If we can calculate a similar limit for text compression, then we can know whether further research to find better text compression algorithms would be potentially fruitful. If we are already at the limit, then we should spend the money on finding denser storage media.
I haven't seen any software system that can reliably scale to that level and still make any kind of sense for someone that wants to find a piece of data in that haystack,
Haven't you? Have you ever worked with real archiving before? IBM have some nice solutions that allow us to stock on disk and a WORM library (Tivoli Storage Manager) and index in a (large) Oracle DB - they work and scale just fine (our experience over a couple of hundred teras). You probably wouldn't want all that data in a single archive anyway, but i'd guess you'd know that if you'd ever archived anything....
Try NetBSD... safe,straightforward,useful.
The most common structure used to index large amounts of data stored on magnetic or other large capacity media is the B-Tree and its variants. The article linked here explains the basic idea of the balanced multiway tree or B-Tree.

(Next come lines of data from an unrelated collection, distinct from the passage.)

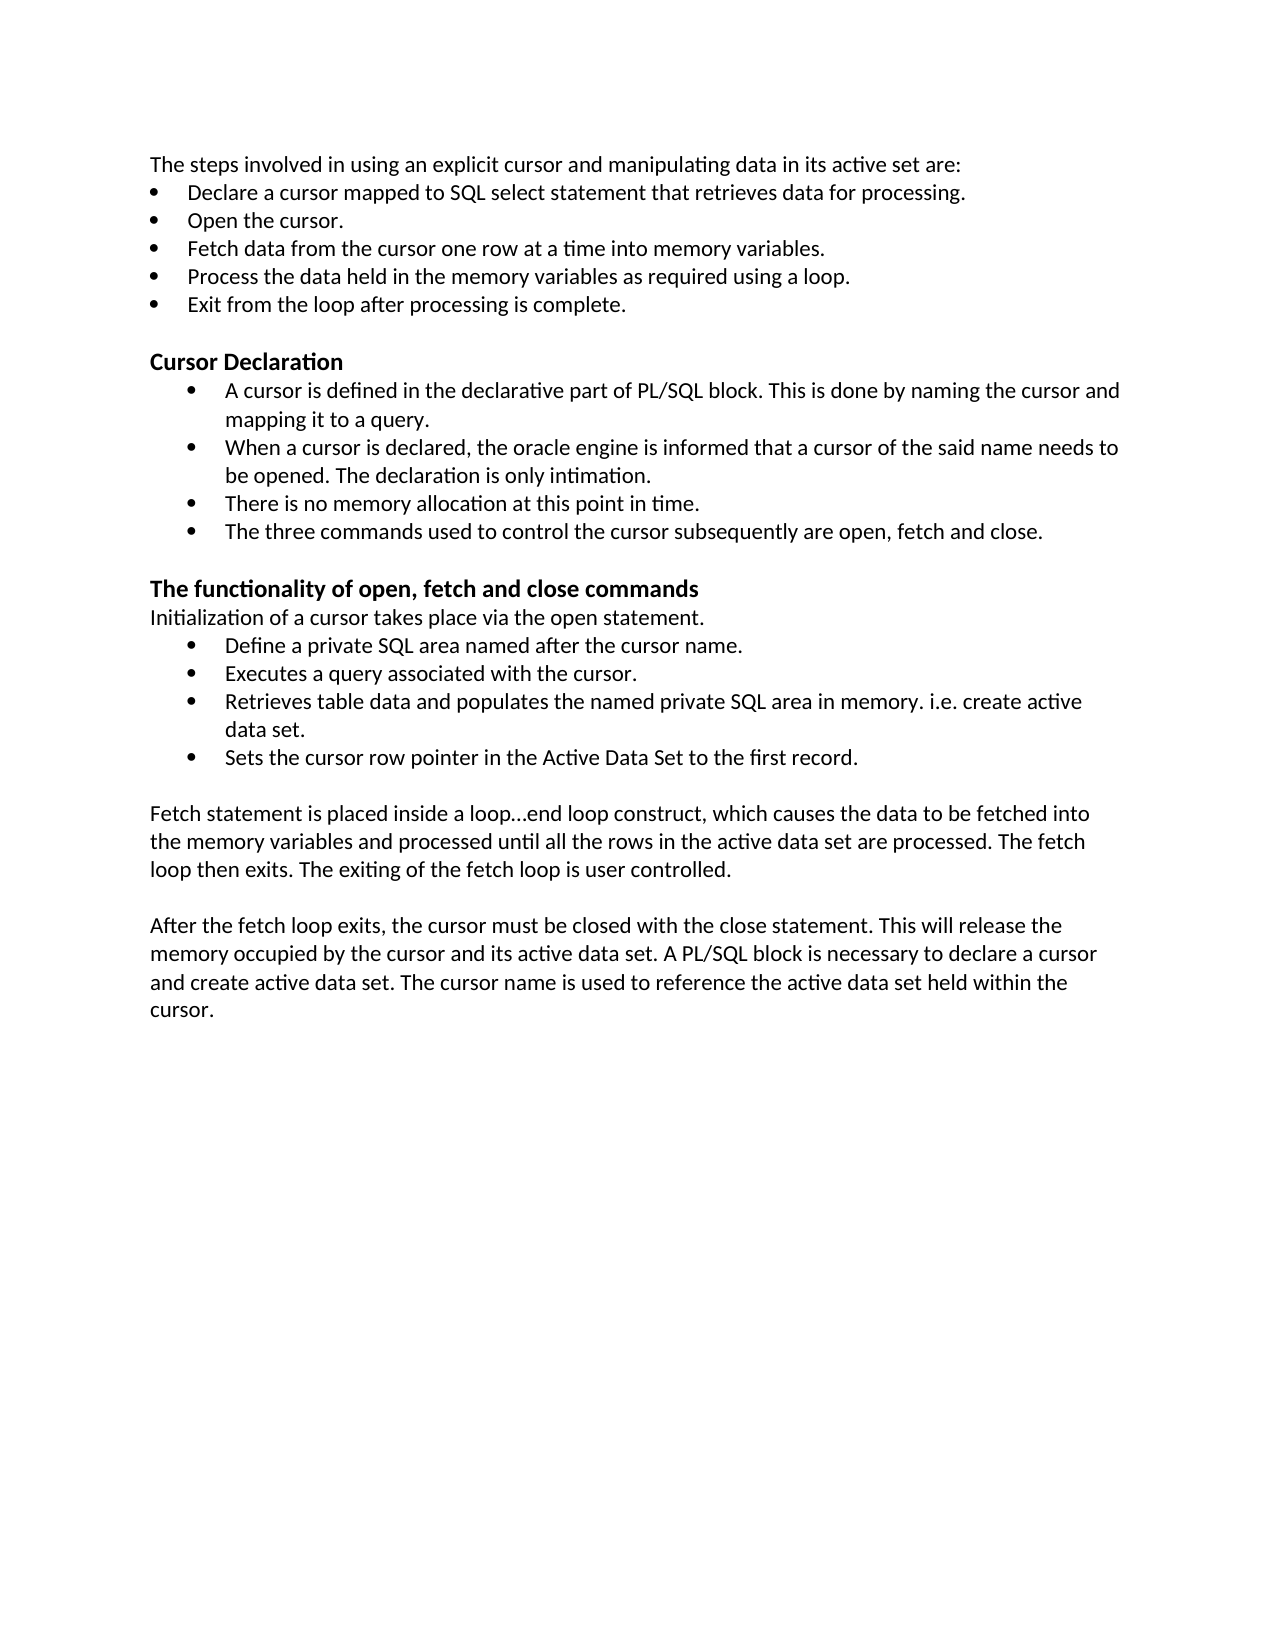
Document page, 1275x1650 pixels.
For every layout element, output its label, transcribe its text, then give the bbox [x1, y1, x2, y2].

text The steps involved in using an explicit cursor and manipulating data in its active set are: [150, 150, 1125, 178]
text Initialization of a cursor takes place via the open statement. [150, 603, 1125, 631]
list Exit from the loop after processing is complete. [150, 290, 1125, 318]
list The three commands used to control the cursor subsequently are open, fetch and close. [187, 517, 1125, 545]
text Fetch statement is placed inside a loop…end loop construct, which causes the data to be fetched into the memory variables and processed until all the rows in the active data set are processed. The fetch loop then exits. The exiting of the fetch loop is user controlled. [150, 799, 1125, 883]
text After the fetch loop exits, the cursor must be closed with the close statement. This will release the memory occupied by the cursor and its active data set. A PL/SQL block is necessary to declare a cursor and create active data set. The cursor name is used to reference the active data set held within the cursor. [150, 912, 1125, 1024]
list Open the cursor. [150, 206, 1125, 234]
text The functionality of open, fetch and close commands [150, 573, 1125, 603]
list A cursor is defined in the declarative part of PL/SQL block. This is done by naming the cursor and mapping it to a query. [187, 377, 1125, 433]
list There is no memory allocation at this point in time. [187, 489, 1125, 517]
list Fetch data from the cursor one row at a time into memory variables. [150, 234, 1125, 262]
text Cursor Declaration [150, 346, 1125, 377]
list Retrieves table data and populates the named private SQL area in memory. i.e. create active data set. [187, 687, 1125, 743]
list Process the data held in the memory variables as required using a loop. [150, 262, 1125, 290]
list Declare a cursor mapped to SQL select statement that retrieves data for processing. [150, 178, 1125, 206]
list Executes a query associated with the cursor. [187, 659, 1125, 687]
list Define a private SQL area named after the cursor name. [187, 631, 1125, 659]
list Sets the cursor row pointer in the Active Data Set to the first record. [187, 743, 1125, 771]
list When a cursor is declared, the oracle engine is informed that a cursor of the said name needs to be opened. The declaration is only intimation. [187, 433, 1125, 489]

The advantage of this type of index is that the index can be stored entirely on the collection of tapes, cartridges, disks or whatever else while only the portion of the tree which currently being operated on need be read into volatile or main memory. The B-Tree allows for efficient access to massive amounts of data while minimizing disk reads and writes. Theoretically, the B-Tree and its variants could be scaled up to address an unlimited amount data in logarithmic time.